(Beginning of Material provided)
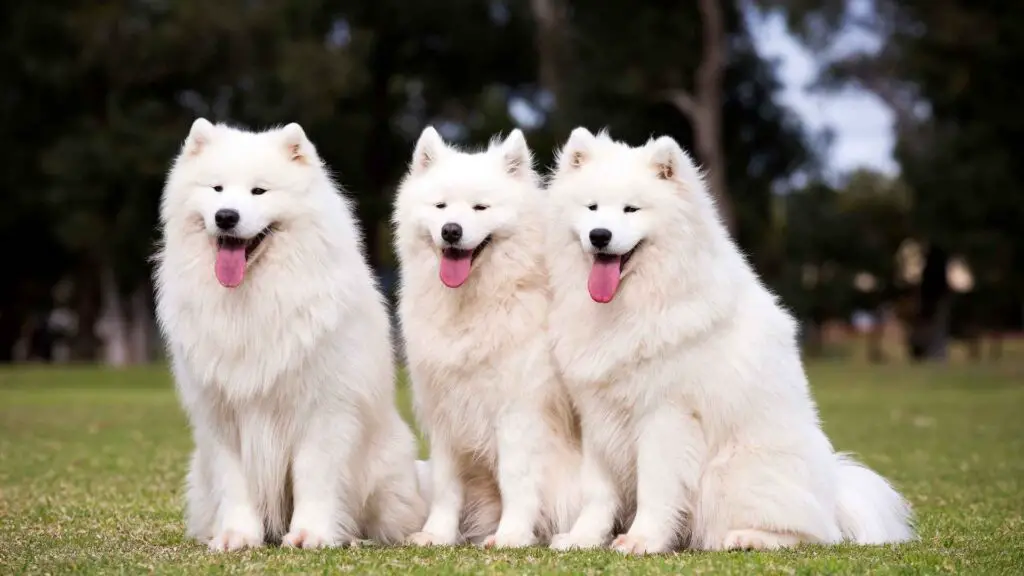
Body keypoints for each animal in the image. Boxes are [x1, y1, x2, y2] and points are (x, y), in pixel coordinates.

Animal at [153, 118, 425, 549]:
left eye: (259, 191)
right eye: (216, 189)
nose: (226, 216)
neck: (252, 297)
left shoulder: (323, 410)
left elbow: (314, 476)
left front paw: (310, 534)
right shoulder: (222, 414)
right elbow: (236, 482)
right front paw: (236, 536)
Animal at [393, 126, 585, 545]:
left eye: (480, 208)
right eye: (441, 207)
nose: (451, 230)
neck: (474, 305)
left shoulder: (517, 412)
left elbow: (517, 481)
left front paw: (511, 535)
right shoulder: (446, 412)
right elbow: (447, 486)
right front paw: (437, 534)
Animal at [544, 129, 913, 553]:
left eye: (630, 210)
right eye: (592, 208)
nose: (599, 236)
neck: (631, 303)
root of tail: (834, 493)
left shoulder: (665, 416)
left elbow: (656, 489)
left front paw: (642, 540)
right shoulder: (596, 415)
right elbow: (597, 493)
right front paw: (583, 538)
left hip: (732, 471)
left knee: (812, 533)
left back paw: (745, 537)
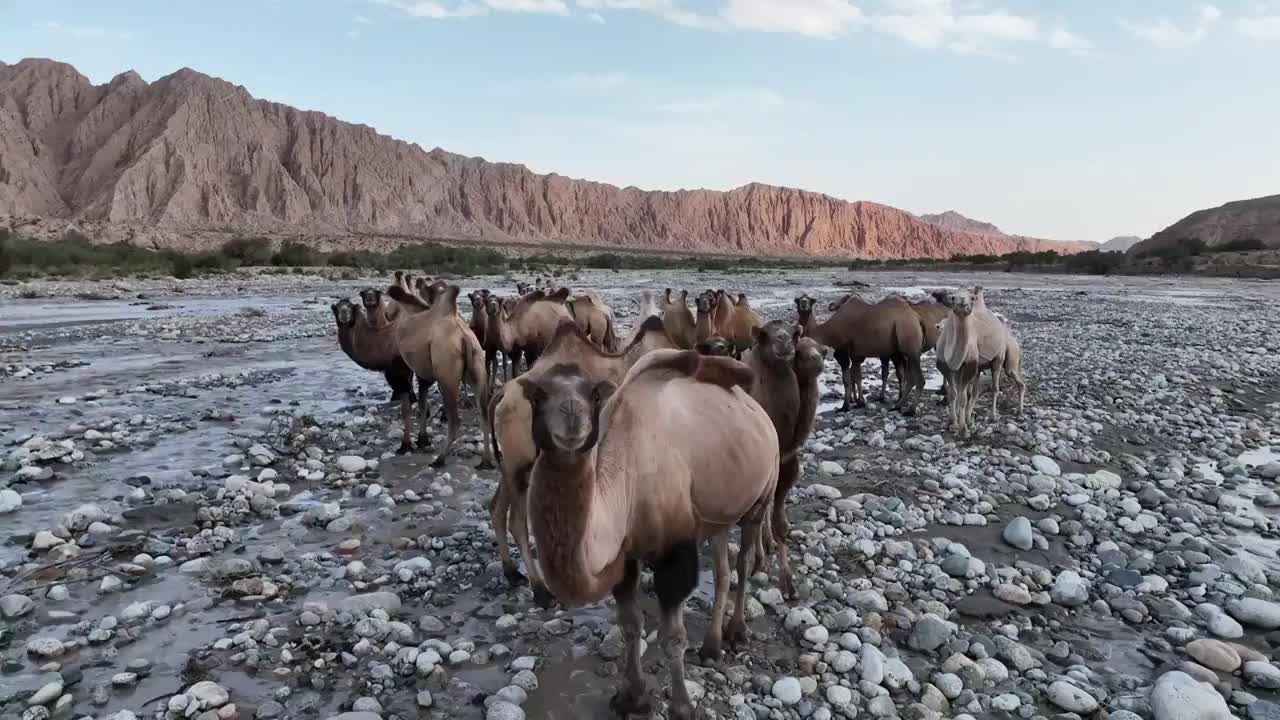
(End of Material provided)
**Requirement:**
Would you report every line of the entries above containing the word "elbow"?

**Your solution:**
left elbow: (314, 476)
right elbow: (236, 482)
left elbow: (517, 481)
right elbow: (447, 486)
left elbow: (656, 489)
right elbow: (597, 493)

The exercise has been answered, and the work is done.